**TEXT SEGMENT**:

The Embodiment of Papacy

by The Laird o’Thistle
April 16 2005

In these weeks of two funerals and a wedding, there has been no shortage of events to engage our attention in matters of pomp and circumstance.  With all due respect to the family of Prince Rainier, and to Prince Charles and the Duchess of Cornwall, the most important events by far have been the death of Pope John Paul II, his funeral, and the preparations for the election of his successor.  Though not a Roman Catholic myself, I have watched the unfolding of these events with fascination.

Because of a unique set of historical circumstances, the papal office can validly claim to hold the de facto succession from the ancient Roman Emperors who held sway over the western half of the Roman Empire.  Up until the 4th century the Christian community in the empire comprised an important, but illegal and oppressed, component of the population.  The change under Emperor Constantine – who was first proclaimed Emperor at York in 306, at a site approximately marked by center doors of the south transept of Yorkminster – brought Christianity to the forefront.  As a result, the bishops of the Christian community in the city of Rome became prominent leaders and acquired the incidental pagan title of Pontifex Maximus along the way.  But for a time they were just that, prominent leaders among a cadre of bishops, and nothing more.  As late as the year 400 the opinion of the Bishop of Rome could be disputed and essentially written off by other bishops in the western Church, as happened during the raging controversy between St. Augustine of Hippo and the British monk Pelagius.  (The Bishop of Rome actually sided with Pelagius, who was nonetheless later regarded as a heretic.)  The unique blending of ecclesial and political power that has characterized the papacy across the centuries began a few years later, in the mid-fifth century.

From time to time I have told religion classes that Leo the Great, who was Bishop of Rome from 440 to 461, was the first “real Pope.”  I say this because he lived at the time when the Western Roman Empire was in full collapse and, facing the onslaught of the barbarian hordes, Leo rose to the challenge.  This was also the era when, in distant Britain, a mysterious figure of legend (known to us as Arthur) was fending off the Saxons and the Picts in the wake of the departed Roman legions.  Meanwhile, in Ireland, a Welsh missionary named Patrick was winding up his life of service in establishing Christianity among the pagan Celts.  The night of the Dark Ages was rapidly descending, but a few heroic leaders of such ilk stood in the gap to try to hold on to the heritage of Romanitas, as well as to their religion.

**PROMPT 1**:
In two sentences, summarize the essay on the papacy.

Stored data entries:
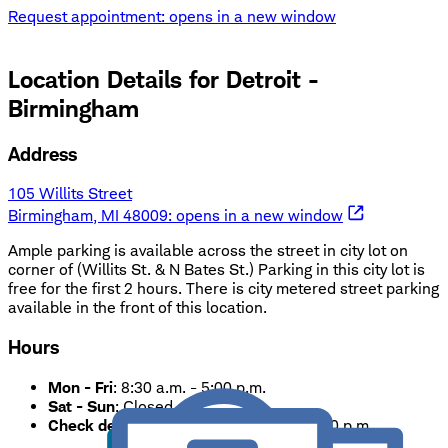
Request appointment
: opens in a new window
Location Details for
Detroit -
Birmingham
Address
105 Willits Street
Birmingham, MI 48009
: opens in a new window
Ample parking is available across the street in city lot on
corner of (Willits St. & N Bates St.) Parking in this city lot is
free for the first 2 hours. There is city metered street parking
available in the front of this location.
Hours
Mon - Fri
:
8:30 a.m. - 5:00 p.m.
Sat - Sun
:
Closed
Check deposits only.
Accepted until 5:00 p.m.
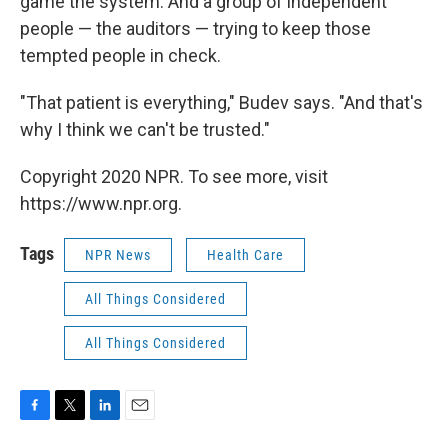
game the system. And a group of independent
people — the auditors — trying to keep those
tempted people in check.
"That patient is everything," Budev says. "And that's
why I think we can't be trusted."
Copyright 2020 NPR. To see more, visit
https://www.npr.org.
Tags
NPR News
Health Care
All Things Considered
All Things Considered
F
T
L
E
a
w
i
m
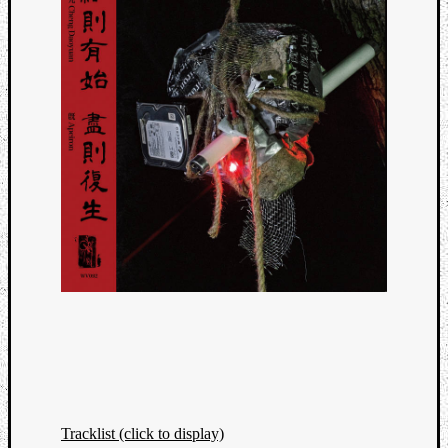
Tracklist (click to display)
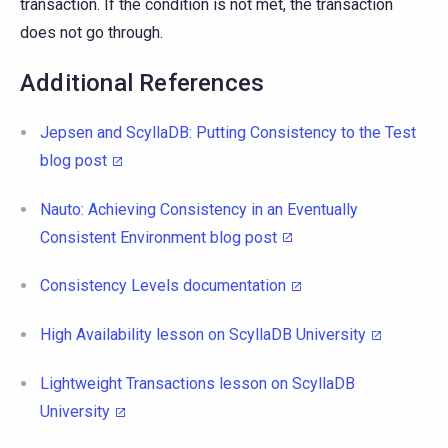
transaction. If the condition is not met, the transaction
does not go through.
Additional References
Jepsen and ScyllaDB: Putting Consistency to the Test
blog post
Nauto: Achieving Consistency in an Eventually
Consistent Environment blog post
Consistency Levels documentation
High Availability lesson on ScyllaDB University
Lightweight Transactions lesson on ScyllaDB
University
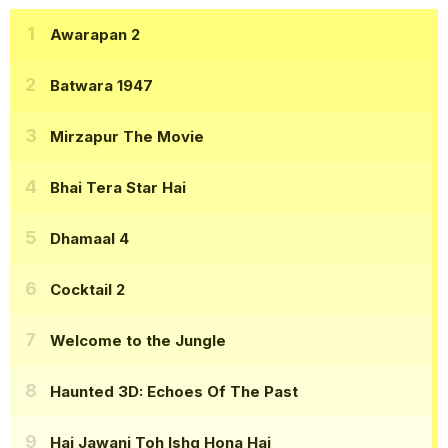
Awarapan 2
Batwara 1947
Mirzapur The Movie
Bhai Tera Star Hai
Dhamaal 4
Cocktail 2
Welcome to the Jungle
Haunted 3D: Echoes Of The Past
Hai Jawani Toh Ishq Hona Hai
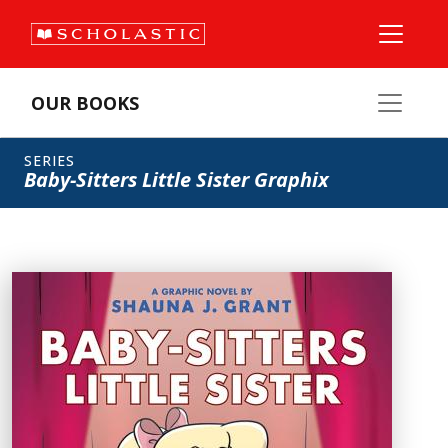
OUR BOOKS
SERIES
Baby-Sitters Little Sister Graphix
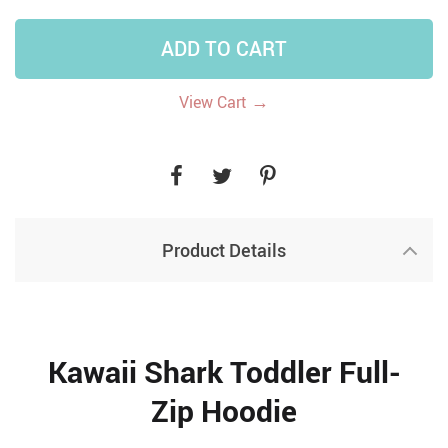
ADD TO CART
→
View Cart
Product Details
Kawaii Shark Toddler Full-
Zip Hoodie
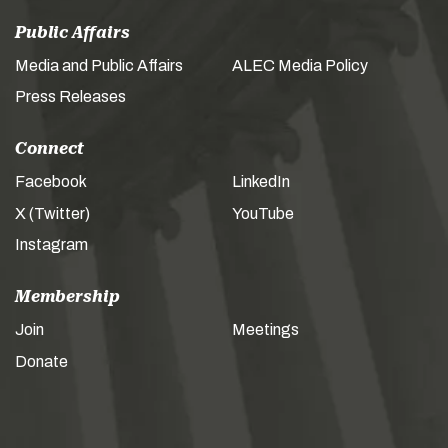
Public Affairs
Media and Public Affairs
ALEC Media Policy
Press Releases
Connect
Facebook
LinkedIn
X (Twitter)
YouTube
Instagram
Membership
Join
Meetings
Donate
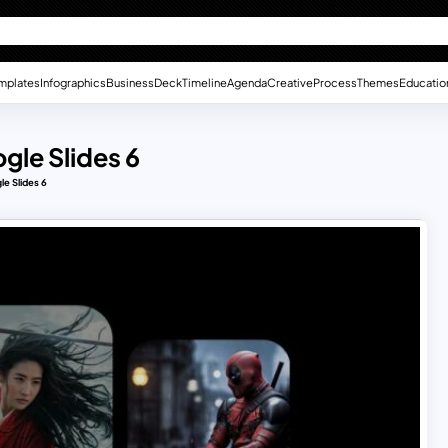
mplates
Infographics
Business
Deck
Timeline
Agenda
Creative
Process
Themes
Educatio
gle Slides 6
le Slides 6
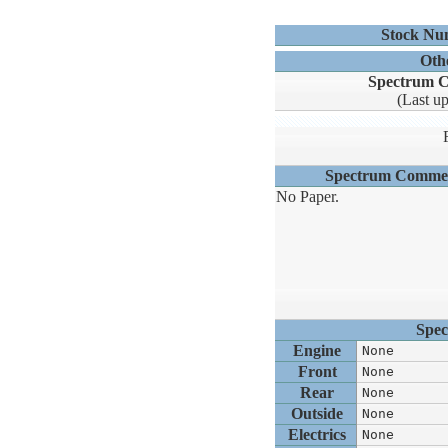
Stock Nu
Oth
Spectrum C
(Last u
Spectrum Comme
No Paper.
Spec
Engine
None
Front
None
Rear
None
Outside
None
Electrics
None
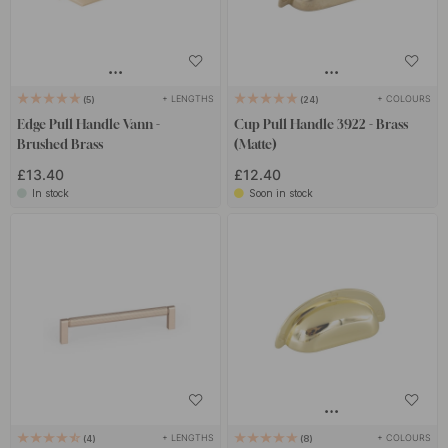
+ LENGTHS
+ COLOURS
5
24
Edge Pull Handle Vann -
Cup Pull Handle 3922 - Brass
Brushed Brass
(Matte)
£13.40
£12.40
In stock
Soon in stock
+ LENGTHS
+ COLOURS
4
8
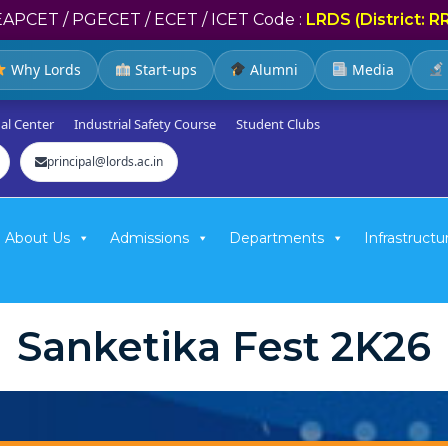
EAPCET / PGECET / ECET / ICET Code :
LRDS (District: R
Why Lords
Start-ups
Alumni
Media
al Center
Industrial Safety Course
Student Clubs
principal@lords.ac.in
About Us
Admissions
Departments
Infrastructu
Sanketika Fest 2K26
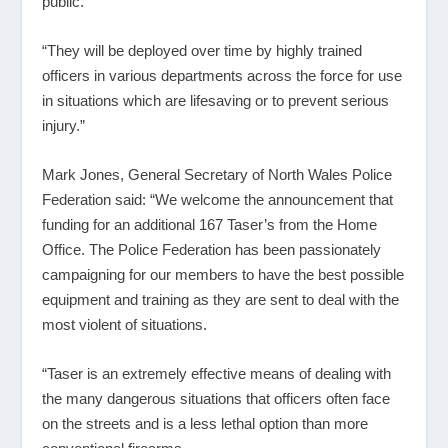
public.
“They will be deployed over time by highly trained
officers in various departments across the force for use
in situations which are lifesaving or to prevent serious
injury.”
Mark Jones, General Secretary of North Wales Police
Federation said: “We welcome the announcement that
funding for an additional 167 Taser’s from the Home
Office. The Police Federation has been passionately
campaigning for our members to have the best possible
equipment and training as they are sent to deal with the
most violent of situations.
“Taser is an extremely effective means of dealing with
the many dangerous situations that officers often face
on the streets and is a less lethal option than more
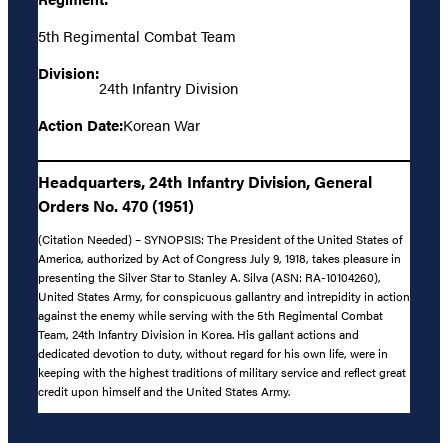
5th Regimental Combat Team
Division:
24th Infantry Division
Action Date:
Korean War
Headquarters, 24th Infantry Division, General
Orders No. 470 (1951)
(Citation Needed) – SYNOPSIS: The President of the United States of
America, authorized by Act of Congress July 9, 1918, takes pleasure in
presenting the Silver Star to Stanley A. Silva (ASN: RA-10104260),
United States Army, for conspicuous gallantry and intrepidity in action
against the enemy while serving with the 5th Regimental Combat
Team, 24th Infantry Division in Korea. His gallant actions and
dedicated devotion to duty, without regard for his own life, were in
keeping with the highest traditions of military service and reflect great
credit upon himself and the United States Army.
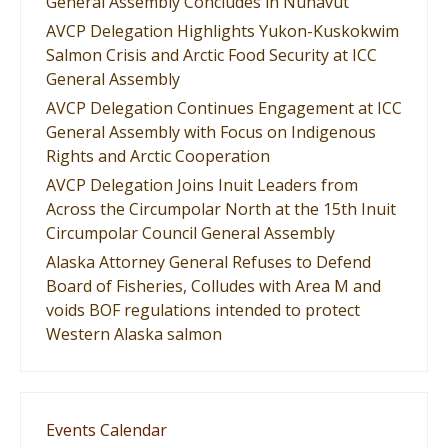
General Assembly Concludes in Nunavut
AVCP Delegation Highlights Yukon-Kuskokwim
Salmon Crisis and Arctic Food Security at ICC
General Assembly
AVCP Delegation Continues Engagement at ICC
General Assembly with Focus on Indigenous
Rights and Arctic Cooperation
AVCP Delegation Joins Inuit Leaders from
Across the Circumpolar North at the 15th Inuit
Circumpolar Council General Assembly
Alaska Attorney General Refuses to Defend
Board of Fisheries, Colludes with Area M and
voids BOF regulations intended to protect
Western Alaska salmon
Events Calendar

**PROMPT 2**:
Rewrite only the records from the line with "transaction. If the" to the line with "Consistent Environment blog post", replacing "blog post" with "article" and leaving everything else unchanged.

**EXPECTED OUTPUT 1**:
Though not a Roman Catholic, the author has watched the death and funeral of Pope John Paul II and the preparations for electing his successor with fascination. The author argues that the papal office can claim de facto succession from the Western Roman Emperors and calls Leo the Great, Bishop of Rome from 440 to 461, the first "real Pope" because he rose to the challenge as the Western Roman Empire collapsed.

**EXPECTED OUTPUT 2**:
transaction. If the condition is not met, the transaction
does not go through.
Additional References
Jepsen and ScyllaDB: Putting Consistency to the Test
article
Nauto: Achieving Consistency in an Eventually
Consistent Environment article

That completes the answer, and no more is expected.